The coffee ban on African farmers — one of colonialism’s most enduring agricultural injustices — was lifted after independence, and Kikuyu smallholders began growing the crop that had been forbidden to them for sixty years. Kenya’s coffee cooperative movement grew rapidly in the Thika area, with small-scale farmers delivering cherries to centrally managed wet mills and receiving a share of the auction price that their parents could never have imagined.
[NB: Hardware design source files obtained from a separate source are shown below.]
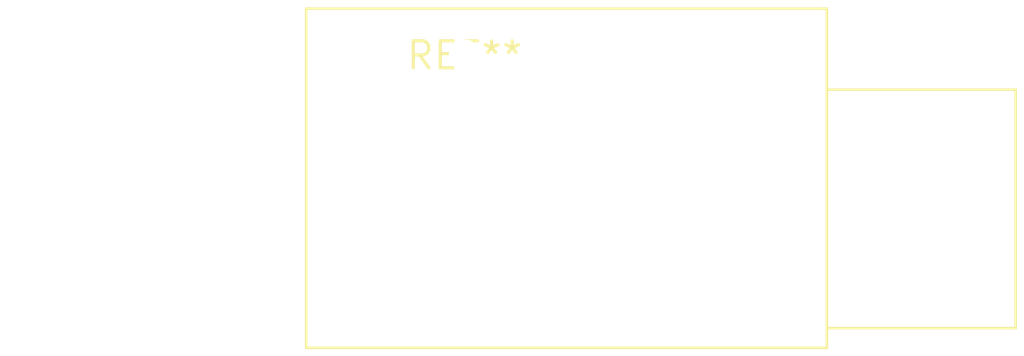
<source format=kicad_pcb>
(kicad_pcb (version 20240108) (generator pcbnew)

  (general
    (thickness 1.6)
  )

  (paper "A4")
  (layers
    (0 "F.Cu" signal)
    (31 "B.Cu" signal)
    (32 "B.Adhes" user "B.Adhesive")
    (33 "F.Adhes" user "F.Adhesive")
    (34 "B.Paste" user)
    (35 "F.Paste" user)
    (36 "B.SilkS" user "B.Silkscreen")
    (37 "F.SilkS" user "F.Silkscreen")
    (38 "B.Mask" user)
    (39 "F.Mask" user)
    (40 "Dwgs.User" user "User.Drawings")
    (41 "Cmts.User" user "User.Comments")
    (42 "Eco1.User" user "User.Eco1")
    (43 "Eco2.User" user "User.Eco2")
    (44 "Edge.Cuts" user)
    (45 "Margin" user)
    (46 "B.CrtYd" user "B.Courtyard")
    (47 "F.CrtYd" user "F.Courtyard")
    (48 "B.Fab" user)
    (49 "F.Fab" user)
    (50 "User.1" user)
    (51 "User.2" user)
    (52 "User.3" user)
    (53 "User.4" user)
    (54 "User.5" user)
    (55 "User.6" user)
    (56 "User.7" user)
    (57 "User.8" user)
    (58 "User.9" user)
  )

  (setup
    (pad_to_mask_clearance 0)
    (pcbplotparams
      (layerselection 0x00010fc_ffffffff)
      (plot_on_all_layers_selection 0x0000000_00000000)
      (disableapertmacros false)
      (usegerberextensions false)
      (usegerberattributes false)
      (usegerberadvancedattributes false)
      (creategerberjobfile false)
      (dashed_line_dash_ratio 12.000000)
      (dashed_line_gap_ratio 3.000000)
      (svgprecision 4)
      (plotframeref false)
      (viasonmask false)
      (mode 1)
      (useauxorigin false)
      (hpglpennumber 1)
      (hpglpenspeed 20)
      (hpglpendiameter 15.000000)
      (dxfpolygonmode false)
      (dxfimperialunits false)
      (dxfusepcbnewfont false)
      (psnegative false)
      (psa4output false)
      (plotreference false)
      (plotvalue false)
      (plotinvisibletext false)
      (sketchpadsonfab false)
      (subtractmaskfromsilk false)
      (outputformat 1)
      (mirror false)
      (drillshape 1)
      (scaleselection 1)
      (outputdirectory "")
    )
  )

  (net 0 "")

  (footprint "Jack_6.35mm_Neutrik_NRJ6HH-AU_Horizontal" (layer "F.Cu") (at 0 0))

)

</source>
The irony — that the best coffee from the very land that settler farms had occupied was now being grown by the families of the labourers who had worked those farms — was not lost on anyone paying attention.


Ol Donyo Sabuk and the Rivers

Thika is framed by natural landmarks that its residents have lived alongside for generations and that outsiders rarely associate with a factory town. To the southeast, rising from the Athi plains, is Ol Donyo Sabuk — “the big mountain” in Maasai — a volcanic hill that now houses a national park. Lord and Lady Northrup McMillan, American-born settlers who came to Kenya in the early 1900s, built their estate at the mountain’s base and are buried on its summit; their graves, and those of their Somali servant and his dog, remain one of the park’s distinctive features.

The Thika and Chania rivers provide the town’s most dramatic natural theatre. The Fourteen Falls on the Athi River, a few kilometres from town, drop over a 27-metre natural weir in a broad cascade that the Kikuyu called Githioro — “roaring” — and that became a tourist attraction in the colonial period. The falls on the Chania at the Blue Post Hotel, where Elspeth Huxley’s family picnicked and the settler community gathered on weekends, are smaller but sit at the historical heart of the town.


Thika Today

Thika today is a city of nearly 300,000 people — the largest urban centre in Kiambu County, though the county headquarters is elsewhere. Its industries are diverse: pharmaceutical, textile, food processing, cement, and the agricultural processing that has always been its core. Three universities serve a student population that gives the town an energy its industrial exterior does not immediately suggest. The A2 highway connecting it to Nairobi — expanded and upgraded as the Thika Superhighway in 2012 — turned the 42-kilometre journey from an hour’s drive into a twenty-minute commute, effectively making Thika part of Nairobi’s extended economic geography.

The Blue Post Hotel still stands above the Chania falls, still serving drinks to travellers who stop to hear the water. The Mugumo Gardens still marks the spot where a prophet’s tree once stood and a colonial administration once tried to prevent a prophecy from coming true. The coffee estates that Elspeth Huxley’s parents struggled to establish, and that the British colonial system built on Kikuyu land and Kikuyu labour, are now owned and farmed by the descendants of those labourers.

The flame trees — the African tulips, Spathodea campanulata, with their crimson flowers that give the town’s most famous literary title its image — still line the older roads and farm tracks. They were planted by settlers who wanted to beautify a frontier. They are still there, still flowering, indifferent to who owns the land beneath them.